A quale titolo verranno riammessi in Turchia i siriani rimandati indietro?

«Non si sa. Potrebbero essere rimandati in Turchia come richiedenti asilo, e quindi in virtù del concetto di paese sicuro non potranno nemmeno chiedere protezione, oppure perché non hanno inoltrato la domanda d’asilo, ma in questo caso i siriani comunque non potrebbero essere respinti perché si andrebbe a violare il principio di non respingimento verso zone insicure.

Se i siriani hanno diritto alla protezione, allora perché quel siriano che è arrivato viene rinviato e scambiato con un altro?

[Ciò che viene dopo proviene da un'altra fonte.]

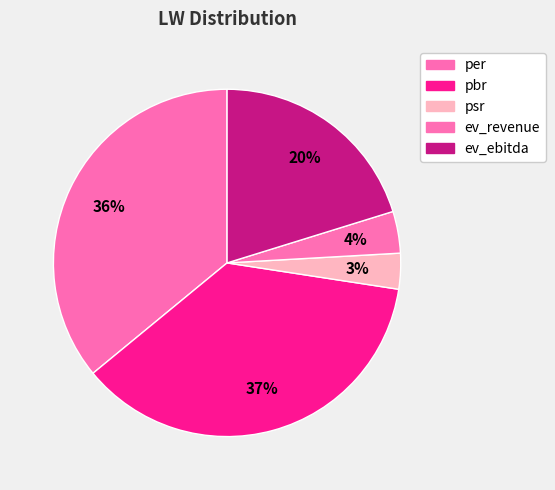

What percentage do ev_revenue and per together represent?

39.8%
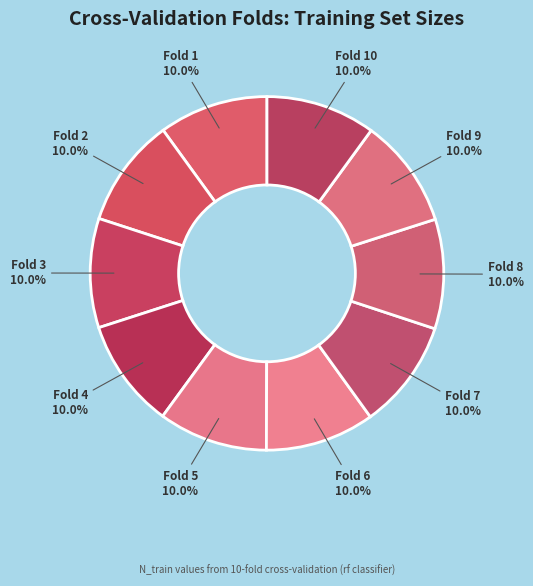

How many slices are in this pie chart?

10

A nostro parere perché c’è una logica punitiva».

Che cosa intende?

«A dire il vero lo si dice espressamente anche nelle dichiarazioni dell’accordo: quel siriano che viene “restituito” alla Turchia non doveva tentare di arrivare in Europa, e per questo all’Europa non interessa cosa gli potrà accadere, ma prendiamo al posto un altro siriano che non ha cercato di raggiungere i nostri Paesi. È come se trattassimo le persone come degli oggetti, come dei bambini da punire a seconda dei comportamenti. Dietro questo atteggiamento c’è una logica totalitaria, e vorrei che questo fosse il punto che, al di là di ogni tecnicismo, segnasse la coscienza critica dei cittadini europei. Oggi questa logica si applica nei confronti degli ultimi, domani forse nei confronti degli altri. Come cittadino europeo sono preoccupato dal fatto che si possa essere anche solo sfiorati da pensieri di questo tipo, figuriamoci quando vengono tradotti in accordi internazionali».

Tra l’altro in questi giorni si annunciava la chiusura della rotta balcanica, ed ecco che si è riaperta quella mediterranea. Ancora una volta stiamo cercando di “svuotare il mare con un cucchiaino”?

«Sì, al punto che questo accordo non è stato neppure accompagnato da una misura che non l’avrebbe giustificato, ma l’avrebbe almeno inserito in una logica di realismo politico, cioè un reale programma di reinsediamento. E a ben vedere questa intenzione non c’è.

Tornando al discorso di prima, non è neppure vero che si procederà con il principio di “uno lo mandiamo indietro e uno lo teniamo”, perché l’Unione europea ha posto dei numeri molto bassi al reinsediamento dei siriani. L’Europa non accetta di prendere centinaia di migliaia di persone dalla Turchia verso l’Europa, e quindi non crea dei canali umanitari sicuri. Il programma si fonda su numeri poco noti ma comunque bassissimi, per cui possiamo dire che stiamo parlando di un qualcosa di inesistente, parliamo di nulla. È un periodo veramente cupo, non c’è che dire».